EXERCISES:
(1) Answer these questions using the article on the skeletons of ancient Thessalonians, one answer per line, marked as the questions are.
(a) How many skeletons of citizens from ancient Thessaloniki does the laboratory have?
(b) Where in the city were the two ancient cemeteries found?
(c) For how long has Papageorgopoulou studied osteology?
(2) Decide whether each statement agrees with the article on the skeletons of ancient Thessalonians. Answer yes or no, and quote the words of the article that settle it.
(a) The Komotini laboratory is one of several in Greece that study skeletal material for archaeological and anthropological purposes.
(b) The man called 501 lived about 2,000 years ago.
(c) Aidonis concludes that 501 broke his right arm.
(3) Continue the article on the skeletons of ancient Thessalonians from the point where it stops.

Giving Voice to the Ancient Thessalonians

Among the archaeological treasures unearthed during the metro excavations in Thessaloniki were human remains, now under investigation at a lab in Komotini.

The researchers refer to him as “501,” as if he were a secret agent. But the man behind the door of the Laboratory of Physical Anthropology in Komotini, a city in northeastern Greece, is long dead, and all that remains is his skeleton, spread out across a large table.

Forming a circle around him, the team of young researchers begin their examination. Despite his well-maintained condition, 501 was a man who lived 2,000 years ago and is one of thousands of skeletons found and collected by the archaeological service of the Ephorate of Antiquities of Thessaloniki. Some of them were discovered during the excavations for the northern port city’s new metro system.


Christina Papageorgopoulou, director of the Laboratory of Physical Anthropology, a part of the Democritus University of Thrace in Komotini, said: “We have in our hands 4,500 skeletons of citizens from ancient Thessaloniki, dating from the founding of the city to the post-Byzantine era. Our goal is to study their health, diet, living conditions, physical and professional activities, as well as the heritage, demography and the genetic history of Thessaloniki.”

Among the rare archaeological treasures that were unearthed during the excavations for the construction of the new metro stations, two ancient cemeteries were found – one in the east and one in the west – each with hundreds of burials. This valuable osteological material was collected and transferred to the Komotini lab.

As an associate professor who has spent more than 20 years studying osteology, Papageorgopoulou adds: “Every time I study a skeleton, I feel that I am given the chance to give another human a voice. I am in awe.” Now, she has the chance to give a voice to thousands of ancient people.

The laboratory is the only one in Greece where skeletal material is studied for archaeological and anthropological purposes, using cutting-edge technology. The new methods, like DNA analysis, allow researchers to discover remarkable details about the people’s lives. The researchers can identify sex and age as well as determine facial characteristics, injuries and illnesses. In combination with the archaeological context within which each skeleton is found, this technology allows researchers to compile an entire biography of the deceased. Papageorgopoulou aims not only to create a biography of the city of Thessaloniki, but also to uncover personal histories of both prominent and ordinary citizens.


Leaning carefully over 501, Asterios Aidonis, an anthropologist and researcher at the lab, works methodically and precisely. Holding a skull or a pelvis, he knows he is dealing with a man of 35 or 40. Very quickly, he moves on to details: “Looking at his anatomical condition, we can infer that he has broken his left arm.”

RECORDS PROVIDED:
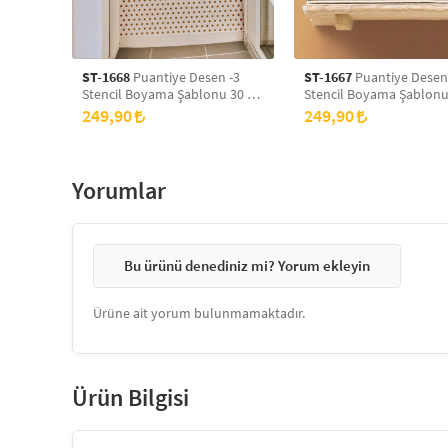
ST-1668
Puantiye Desen -3
ST-1667
Puantiye Desen
Stencil Boyama Şablonu 30 x
Stencil Boyama Şablonu
30 cm, Duvar Stencil, Fayans
30 cm, Duvar Stencil, Fa
249,90
249,90
Stencil, Mobilya Stencil
Stencil, Mobilya Stencil
Yorumlar
Bu ürünü denediniz mi? Yorum ekleyin
Ürüne ait yorum bulunmamaktadır.
Ürün Bilgisi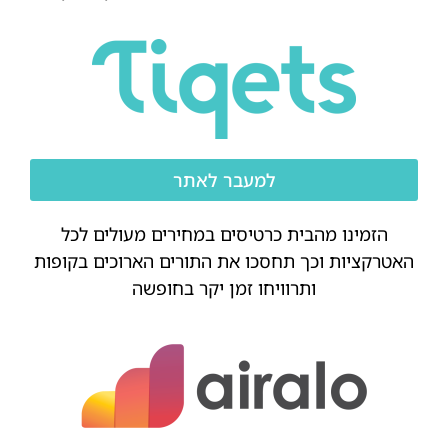
למעבר לאתר
הזמינו מהבית כרטיסים במחירים מעולים לכל
האטרקציות וכך תחסכו את התורים הארוכים בקופות
ותרוויחו זמן יקר בחופשה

RESULTS BY TASK:
(1)
(a) The laboratory has 4,500 skeletons.
(b) One cemetery was in the east and one was in the west.
(c) She has studied osteology for more than 20 years.

(2)
(a) No: "The laboratory is the only one in Greece where skeletal material is studied for archaeological and anthropological purposes"
(b) Yes: "501 was a man who lived 2,000 years ago"
(c) No: "we can infer that he has broken his left arm."

(3)
Comparing both arms, he realizes that the bone had not healed properly and that the man suffered from pain throughout his life. Looking into the eye sockets, he adds that although this was a healthy man, he might have suffered from anaemia. “This is a paradox in physical anthropology. We study skeletons but what we are looking for is not death, but life,” he adds.

After completing his observations, the researcher scans the skeleton using special equipment, and saves the three-dimensional imprint on a separate file. After that, the researchers begin more detailed work to determine the man’s diet and illnesses.

From the preliminary findings of the study, researchers have already identified some basic characteristics of the ancient population of Thessaloniki. As Aidonis notes, the majority of people at the time did not live past 30. Child mortality rates were high, and women between the ages of 20 and 25 often perished due to complications during pregnancy.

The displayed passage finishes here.